• [Your assignment] Can you output the material below as a JSON list of strings, one string per line, with blank lines and the pictures left out?

[Spatial grounding data]
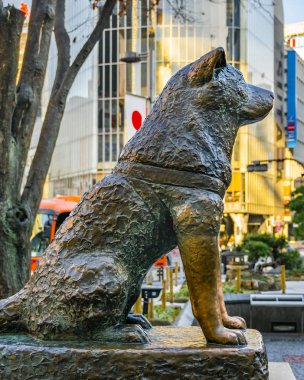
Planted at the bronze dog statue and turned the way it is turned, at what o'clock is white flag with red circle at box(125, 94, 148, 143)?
The white flag with red circle is roughly at 9 o'clock from the bronze dog statue.

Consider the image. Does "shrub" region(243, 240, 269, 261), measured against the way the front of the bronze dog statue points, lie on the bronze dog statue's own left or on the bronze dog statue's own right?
on the bronze dog statue's own left

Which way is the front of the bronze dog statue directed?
to the viewer's right
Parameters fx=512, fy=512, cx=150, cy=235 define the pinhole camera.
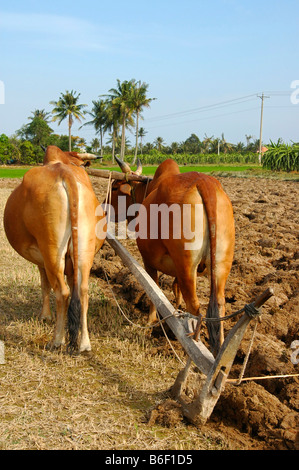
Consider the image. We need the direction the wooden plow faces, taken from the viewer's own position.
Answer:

• [Answer to this task]
[
  "Planted at the bronze dog statue and turned the way it is turned, at what o'clock is white flag with red circle at box(125, 94, 148, 143)?",
  "The white flag with red circle is roughly at 9 o'clock from the bronze dog statue.",
  "Consider the image. Does \"shrub\" region(243, 240, 269, 261), measured against the way the front of the bronze dog statue points, lie on the bronze dog statue's own left or on the bronze dog statue's own right?",
  "on the bronze dog statue's own left",
  "Which way is the front of the bronze dog statue directed?",
  "to the viewer's right",
  "Parameters fx=512, fy=512, cx=150, cy=235 define the pinhole camera.",
  "Consider the image. We need the direction the wooden plow faces, taken from the viewer's own position.",
  "Answer:"
]